Il semble qu’entre la rose et l’épine, le peule tunisien a choisi de sniffer la première et de caresser la deuxième. Encore une fois, une solution faite de deux demi solutions. A l’image d’ailleurs de toute autre revendication.
Le peuple tunisien a demandé et eu gain de cause des têtes des représentants diplomatiques à l’étranger, mais les représentations économiques dont certaines n’ont pas changé de locataire depuis plus de 23 ans ont été épargnées par l’autre moitié de la solution.
Le même peuple qui a crié liberté de ne plus être obligé de scander tel ou tel nom se décompose en petits groupes qui ne tarissent pas d’éloges en direction du promoteur d’une chaine de télévision et encore une fois, bizarrement, il se soumet à la force de la parole et croit en un avenir qu’il n’a pas pensé. Retour sur un passé pas lointain, ou essaye-t- il déjà de se positionner par rapport à un avenir du moins incertain?
Notre peuple ne semble pas retenir de leçons d’histoire bien que l’un des tous premiers historiens fut tunisien. Contradiction étrange si l’on croit à la théorie de l’héritage culturel.
La deuxième république en deux moitiés
En termes de discours, le peuple tunisien semble bien à l’aise entre deux styles: l’un basé sur les règles les plus strictes de la rhétorique et l’art de l’insinuation par le geste, la couleur, l’espace ou même le silence, et un deuxième style qui rappelle aux jeunes révolutionnaires le temps où leurs parents s’immobilisaient devant le petit écran pour voir feu Abdelaziz Laroui leur raconter des histoires.

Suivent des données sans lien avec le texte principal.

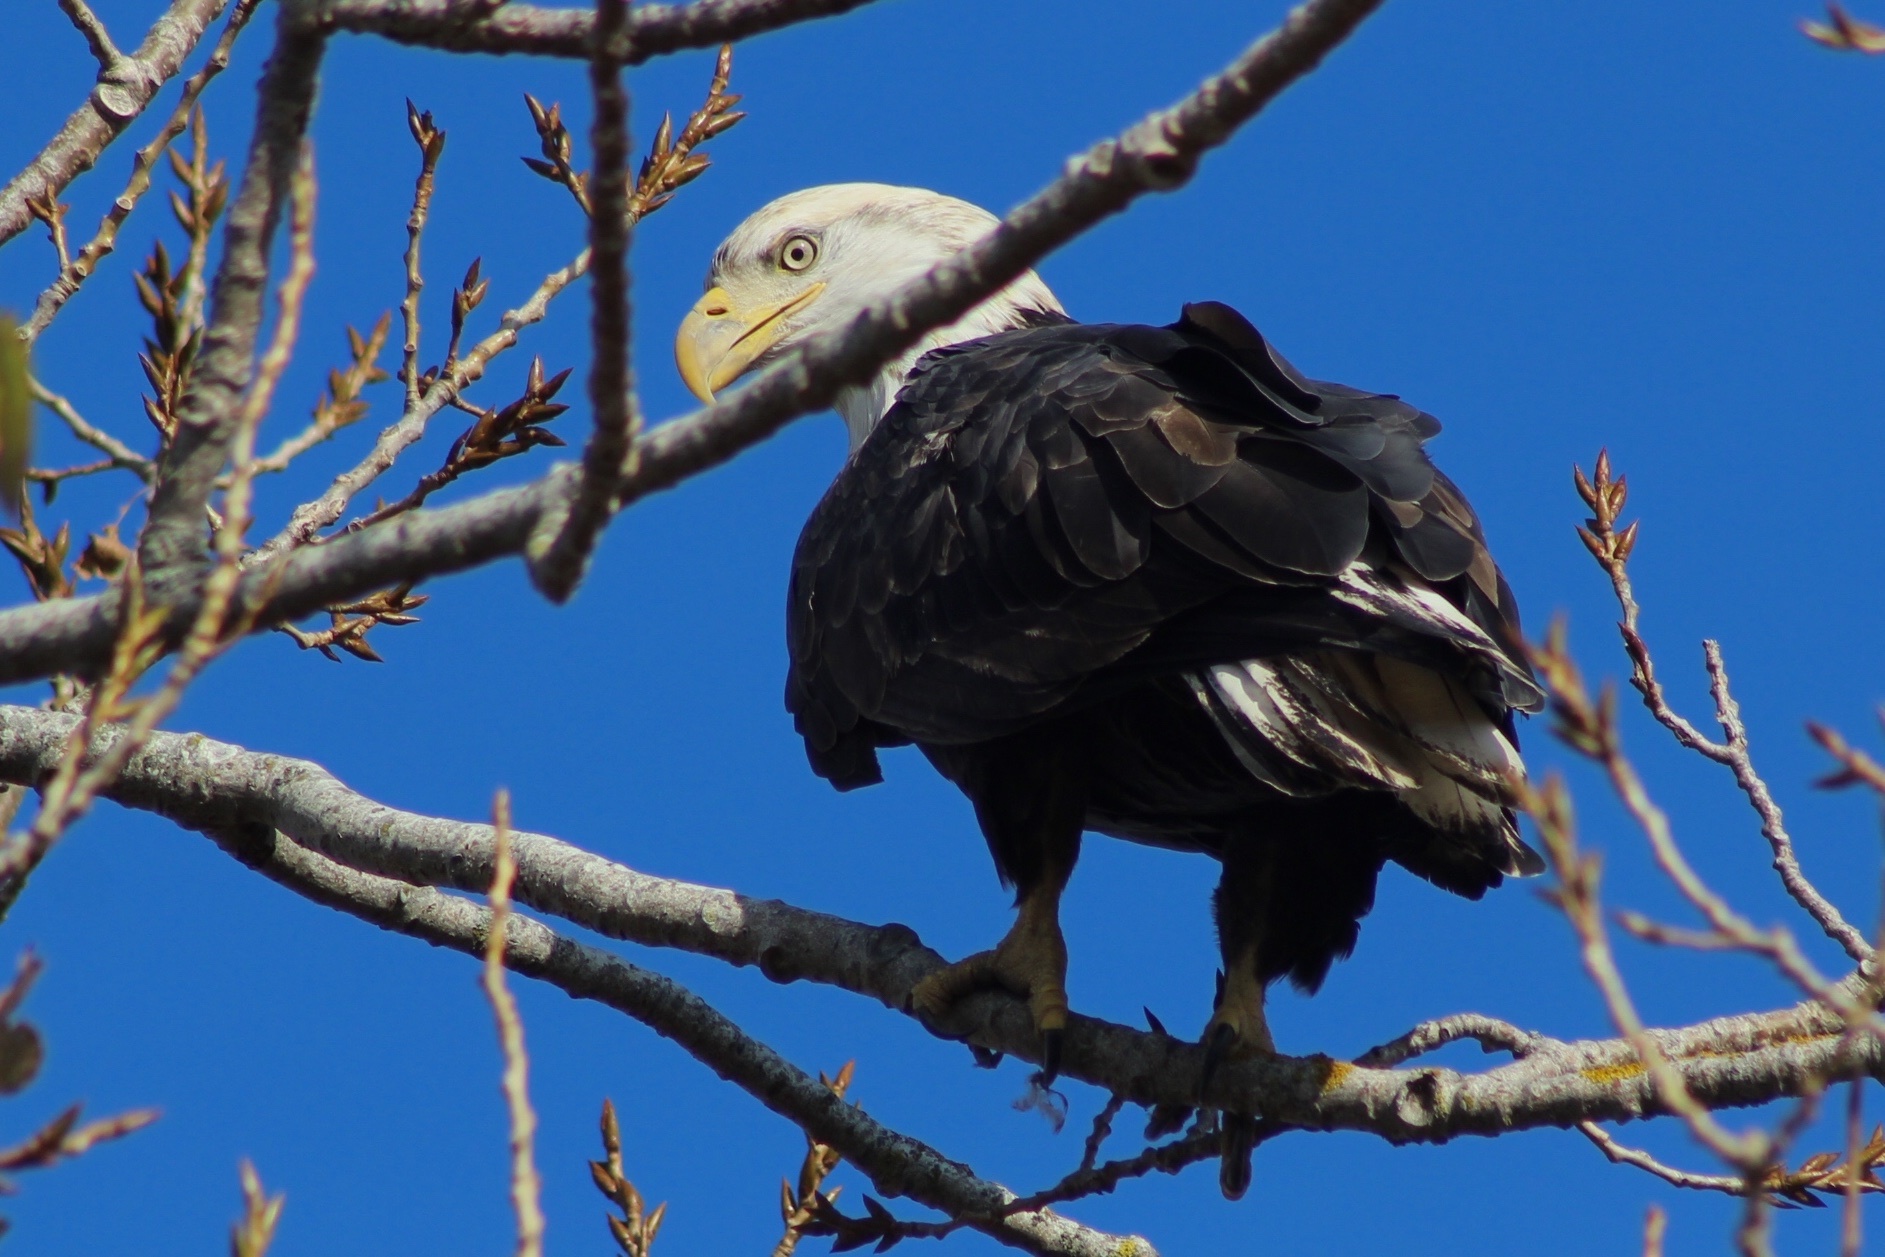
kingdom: Animalia
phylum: Chordata
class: Aves
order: Accipitriformes
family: Accipitridae
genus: Haliaeetus
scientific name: Haliaeetus leucocephalus
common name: Bald eagle
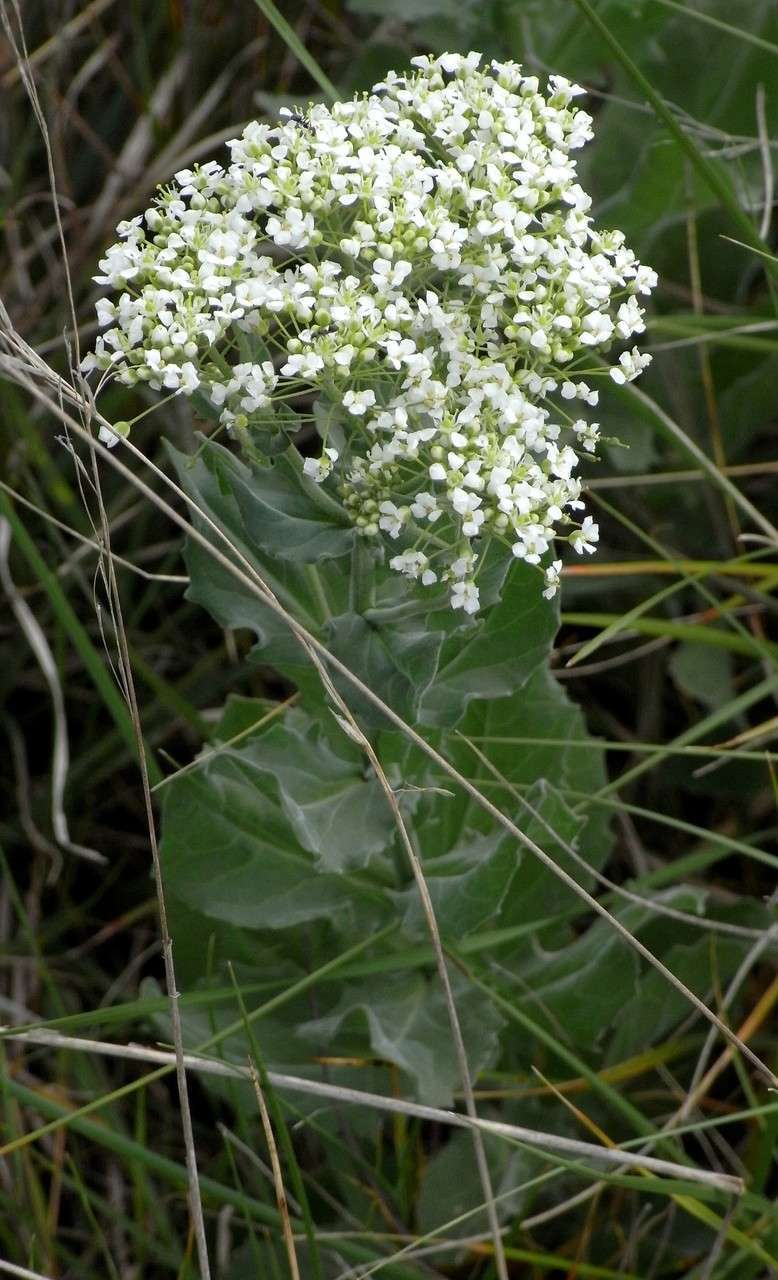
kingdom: Plantae
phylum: Tracheophyta
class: Magnoliopsida
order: Brassicales
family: Brassicaceae
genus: Lepidium
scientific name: Lepidium draba
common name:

Entre un futur coloré et un passé en NB, le Tunisien ne voit pas de complexe à faire le va-et-vient. Question de se ressourcer ou de ne rien négliger?
Peu importe le bien fondé, l’essentiel c’est de ne rien rater, même si c’est pour finir avec une idée à moitié. N’est ce pas la constitution de la deuxième république qui va également se faire en deux moitiés, l’une avant la constituante sous forme de pacte républicain et l’autre sous forme de vraie constitution mais uniquement à moitié.
Soyons plus pragmatique, tout n’est pas composé que de demis. L’infini semble en fait une évidente nouveauté de la révolution tunisienne. Aucun effort particulier n’est sollicité pour se rendre compte que le peuple tunisien uni religieusement, culturellement socialement… se fait diviser tous les soirs à l’infini pour servir, à son insu, de garant à des discours qui partent vers tous les centres, toutes les droites et toutes les gauches. A tel point que tout le monde fait croire à tout le monde que le peuple veut ceci et non pas cela et inversement.
L’exercice auquel se livrent «les leaders d’opinion» autoproclamés aura au moins deux mérites: avoir réussi en peu de temps à produire autant de contradictions et avoir démontré que le peuple tunisien est beaucoup plus conscient que ne le résument les baratins de séduction.